# Mounting a Heavy Shelf to Hollow Bricks



## robnights (Apr 12, 2016)

I'm wanting to hang a nice piece of oak I've found as a shelf on a bare wall in our kitchen. 

The timber itself weighs around 10kg. We've got some very strong brackets, but the bricks we want to mount it to are hollow air bricks that have a tendency to crack as you drill through them. I get the drill bit through around 7mm and it just slips straight through into the air holes in the brick.

How can I neatly, and strongly mound this shelf so it's still very sturdy? Any ideas?

Thanks!


----------



## de-nagorg (Feb 23, 2014)

Glue a mounting cleat to the bricks with PL construction adhesive.

Then mount your shelf to the cleat.

A 2X4 or it's equivalent will suffice as a cleat. 

ED


----------



## robnights (Apr 12, 2016)

Do you mean like this?









We can place cleats along the back, and right side of the shelf, but not the left. Do you think this would suffice?

I've also got some hollow wall anchors. Do you think a mixture of the cleats, and anchors to hold the two brackets in place will be enough?

Thanks!


----------



## de-nagorg (Feb 23, 2014)

Those cleats are the general idea that I suggested.

Is there no wall at all on the left side , where you want to put this?

You might be able to run vertical cleats as well as the horizontals, to mount your brackets on, this would eliminate needing to rely on a hollow block to hold the mounting bolts. And the cleats would be mostly hidden if the shelf is below eye level. Run the verticals a foot or so in toward the center, this gives you support for the left side, as well as makes it symmetrical to look good.
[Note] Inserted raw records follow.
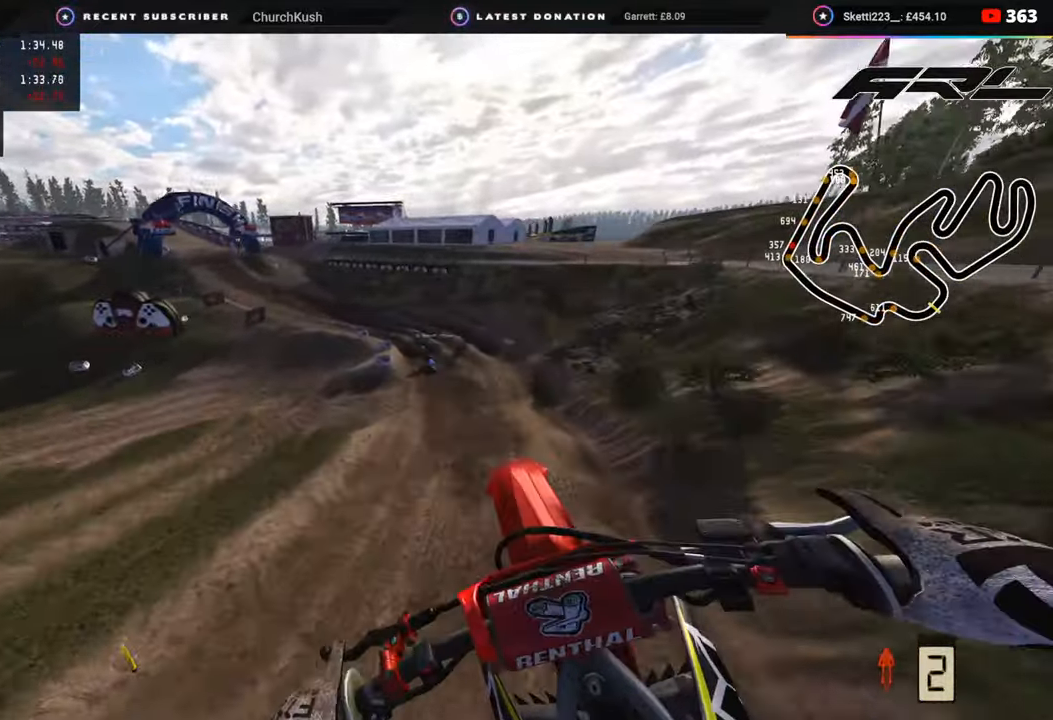
{"buttons": ["R2"], "left_stick": "up-right", "right_stick": "up", "events": [[100, "right_stick", "up"], [217, "left_stick", "up-right"], [250, "R2", "down"]]}
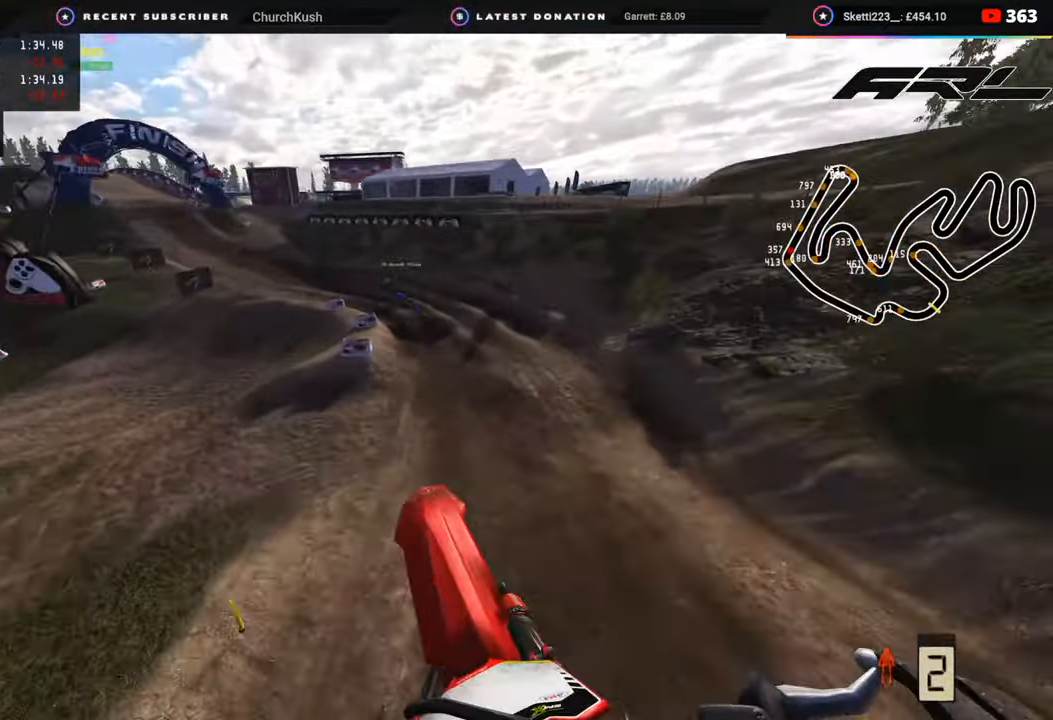
{"buttons": ["R3"], "left_stick": "down-left", "right_stick": "center", "events": [[117, "left_stick", "center"], [217, "R2", "up"], [217, "right_stick", "center"], [267, "R3", "down"], [267, "left_stick", "down-left"]]}
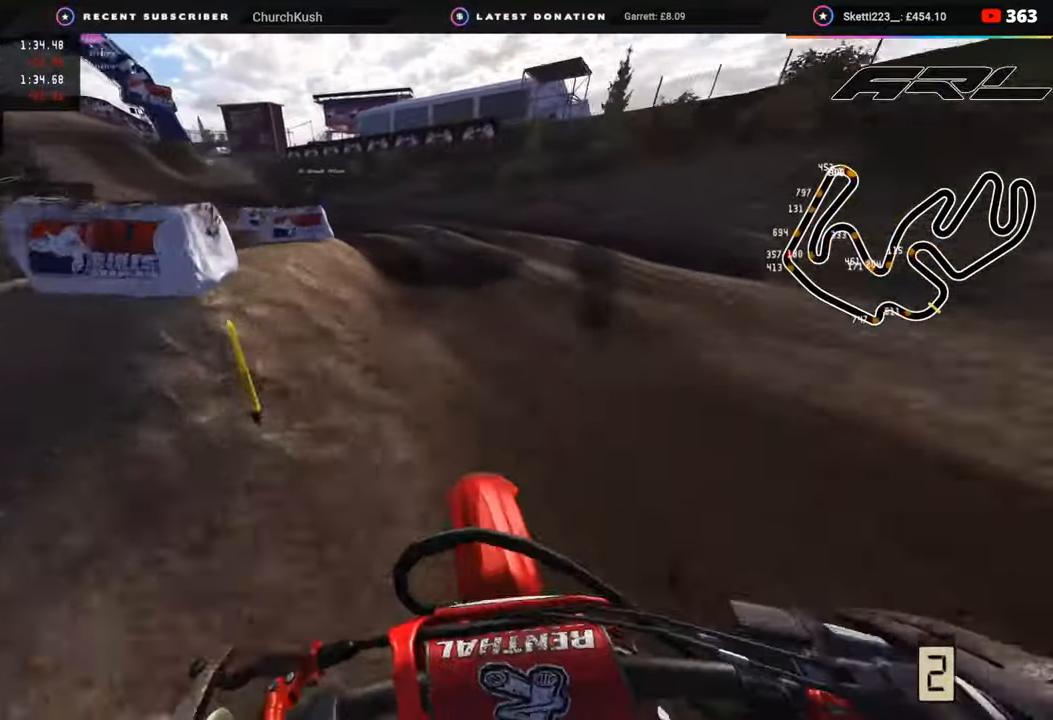
{"buttons": ["R2", "R3"], "left_stick": "down-left", "right_stick": "center", "events": [[83, "R3", "up"], [150, "R2", "down"], [283, "R2", "up"], [283, "R3", "down"], [417, "R2", "down"]]}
Without seeing exactly what you have, I am guessing on some of this, but I do know that construction adhesive will hold the cleat until you pry it off, and then it will leave slivers behind. VERY STURDY. 




ED


----------



## carmon (May 8, 2010)

tapcons.....


----------



## MikeFL (Nov 14, 2016)

Drill into the head joints. That's where the mason puts the most mortar.


----------